[Opening MATERIAL PROVIDED section]

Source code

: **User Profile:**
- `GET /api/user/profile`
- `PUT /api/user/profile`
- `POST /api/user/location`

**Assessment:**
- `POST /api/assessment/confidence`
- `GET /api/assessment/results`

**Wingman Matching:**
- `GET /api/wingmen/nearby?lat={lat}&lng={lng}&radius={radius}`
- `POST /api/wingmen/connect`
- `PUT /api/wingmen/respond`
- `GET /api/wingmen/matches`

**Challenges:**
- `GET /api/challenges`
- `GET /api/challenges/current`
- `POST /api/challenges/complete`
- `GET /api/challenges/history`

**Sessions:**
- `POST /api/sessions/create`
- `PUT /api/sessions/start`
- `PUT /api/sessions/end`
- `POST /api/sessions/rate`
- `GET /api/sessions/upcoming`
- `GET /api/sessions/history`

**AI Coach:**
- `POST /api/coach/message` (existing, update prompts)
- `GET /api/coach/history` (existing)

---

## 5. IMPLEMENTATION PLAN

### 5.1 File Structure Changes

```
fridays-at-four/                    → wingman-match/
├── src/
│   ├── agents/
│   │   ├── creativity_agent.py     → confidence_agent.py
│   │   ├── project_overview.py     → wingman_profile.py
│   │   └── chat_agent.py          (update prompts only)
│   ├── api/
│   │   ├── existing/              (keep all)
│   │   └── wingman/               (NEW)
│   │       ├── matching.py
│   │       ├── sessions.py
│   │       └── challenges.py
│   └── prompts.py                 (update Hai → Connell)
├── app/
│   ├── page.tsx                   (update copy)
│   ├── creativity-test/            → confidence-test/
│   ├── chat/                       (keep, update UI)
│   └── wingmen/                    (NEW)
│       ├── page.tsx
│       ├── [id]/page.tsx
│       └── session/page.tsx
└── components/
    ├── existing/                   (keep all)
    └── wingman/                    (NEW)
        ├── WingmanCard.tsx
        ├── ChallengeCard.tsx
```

[Closing MATERIAL PROVIDED section]

Give back every line of the material, exactly as written.

Source code

: **User Profile:**
- `GET /api/user/profile`
- `PUT /api/user/profile`
- `POST /api/user/location`

**Assessment:**
- `POST /api/assessment/confidence`
- `GET /api/assessment/results`

**Wingman Matching:**
- `GET /api/wingmen/nearby?lat={lat}&lng={lng}&radius={radius}`
- `POST /api/wingmen/connect`
- `PUT /api/wingmen/respond`
- `GET /api/wingmen/matches`

**Challenges:**
- `GET /api/challenges`
- `GET /api/challenges/current`
- `POST /api/challenges/complete`
- `GET /api/challenges/history`

**Sessions:**
- `POST /api/sessions/create`
- `PUT /api/sessions/start`
- `PUT /api/sessions/end`
- `POST /api/sessions/rate`
- `GET /api/sessions/upcoming`
- `GET /api/sessions/history`

**AI Coach:**
- `POST /api/coach/message` (existing, update prompts)
- `GET /api/coach/history` (existing)

---

## 5. IMPLEMENTATION PLAN

### 5.1 File Structure Changes

```
fridays-at-four/                    → wingman-match/
├── src/
│   ├── agents/
│   │   ├── creativity_agent.py     → confidence_agent.py
│   │   ├── project_overview.py     → wingman_profile.py
│   │   └── chat_agent.py          (update prompts only)
│   ├── api/
│   │   ├── existing/              (keep all)
│   │   └── wingman/               (NEW)
│   │       ├── matching.py
│   │       ├── sessions.py
│   │       └── challenges.py
│   └── prompts.py                 (update Hai → Connell)
├── app/
│   ├── page.tsx                   (update copy)
│   ├── creativity-test/            → confidence-test/
│   ├── chat/                       (keep, update UI)
│   └── wingmen/                    (NEW)
│       ├── page.tsx
│       ├── [id]/page.tsx
│       └── session/page.tsx
└── components/
    ├── existing/                   (keep all)
    └── wingman/                    (NEW)
        ├── WingmanCard.tsx
        ├── ChallengeCard.tsx
```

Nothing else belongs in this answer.